Ok, we followed it too way back when, and the best season was the first. If it is any consolation at least you know who killed Laura Palmer. Now go watch Jewel in the Crown or Brideshead for a fulfilling series. For quirkiness I recommend Doc Martin on PBS. Start with the first season, on Netflix. You'll fall for the odd people and it takes place in the sunny part of England. Cheers!

claud-hop said...

Just want to point out that Twin Peaks is not an "Alaskan town" as you wrote... It's meant to be in the state of Washington.

Anonymous said...

Like much of David lynch's work twin peaks is a beautiful work of art from start to finish, even the second season. People started to pull away because it became a little convoluted. I've watched the series beginning to end several times and I've postulated several things regarding the finale. The first is to take it literally. That Coop became possessed by BOB because he wasn't strong enough or pure enough to make it to the white lodge, which had been discussed earlier in the season with Garland Briggs. Or that reaching the white lodge was never a priority, only the rescue of Annie which left him susceptible to the evil in the Black Lodge.

The second which is the one I'm inclined to stick with is that Coop actually never left the Black Lodge. He remains there searching for Annie but can't get away. A variation upon that would be to take a harder look at the doppleganger following Coop through the Lodge. Perhaps it wasn't Coop that left but rather his 'evil self'.

The third idea that came to me was that perhaps the entirety of Coop's stay in twin peaks was an attempt by him to deal with the mental trauma of losing Caroline. Perhaps Windam Earl and his atrocities were figments of Coops mind, a coping mechanism of some kind. Annie became a replacement for Caroline and killing her just firmly established his madness, realizing that his 'double life' (Windam Earl) had finally taken over. This implies that much of what happens in the show ( in particular the second season) is part of Coops mind and not a reality.

Those are my idea's. Perhaps they aren't correct, perhaps they aren't plausible but I always enjoyed surmising what may have occurred.

Lisa C. said...

I just finished the series several minutes ago and rushed to the computer for answers...but there are none.

I feel like this was the series finale by default. Was the show just not picked up for a 3rd season?
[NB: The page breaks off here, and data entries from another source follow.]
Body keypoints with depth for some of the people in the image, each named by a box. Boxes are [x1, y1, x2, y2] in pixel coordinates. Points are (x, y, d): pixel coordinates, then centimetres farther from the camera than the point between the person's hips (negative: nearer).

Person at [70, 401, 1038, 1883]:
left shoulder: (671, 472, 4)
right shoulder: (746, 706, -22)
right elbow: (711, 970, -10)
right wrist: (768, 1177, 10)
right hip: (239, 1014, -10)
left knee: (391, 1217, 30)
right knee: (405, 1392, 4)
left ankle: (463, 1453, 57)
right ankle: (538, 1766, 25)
I'm satisfied with most of the character closers like Shelly/Bobby, Norma/Ed/Nadine, Lucy/Andy, Donna and her daddy discovery, even the bank blow-up scene. Catherine/Josie - I fast-forwarded through Josie scenes anyway.
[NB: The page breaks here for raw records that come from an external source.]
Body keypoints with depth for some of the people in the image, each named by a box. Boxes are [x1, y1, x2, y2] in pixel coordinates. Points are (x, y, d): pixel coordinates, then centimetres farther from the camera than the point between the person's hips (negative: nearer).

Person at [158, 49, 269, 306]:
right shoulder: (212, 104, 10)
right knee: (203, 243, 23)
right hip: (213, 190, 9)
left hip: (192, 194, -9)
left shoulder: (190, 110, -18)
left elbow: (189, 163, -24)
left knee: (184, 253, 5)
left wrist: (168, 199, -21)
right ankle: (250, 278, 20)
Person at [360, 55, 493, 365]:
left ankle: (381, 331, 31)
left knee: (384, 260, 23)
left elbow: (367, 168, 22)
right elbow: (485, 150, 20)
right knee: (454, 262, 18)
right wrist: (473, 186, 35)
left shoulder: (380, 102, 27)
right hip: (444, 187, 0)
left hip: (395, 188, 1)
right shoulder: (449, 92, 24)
What I'm not satisfied with is obviously Bob/Cooper, the Leo storyline - what was with that contraption in his mouth?, why we had to follow Lana the Milford gold-digger trying to rig the Miss Twin Peaks pageant - what was the point of taking us through that?, James? Wasn't he set up and was wanted for murder? That story just disappeared. What was with the oil that the log lady brought to the police station? Ah, I can keep going.

It's these things that lead me to believe they were building the story for a 3rd season that never happened. Damn Hollywood and their budgets!

Em von Euw said...

I KNOOOOW! I just watched it and practically cried. Can we go back in time and make this okay!?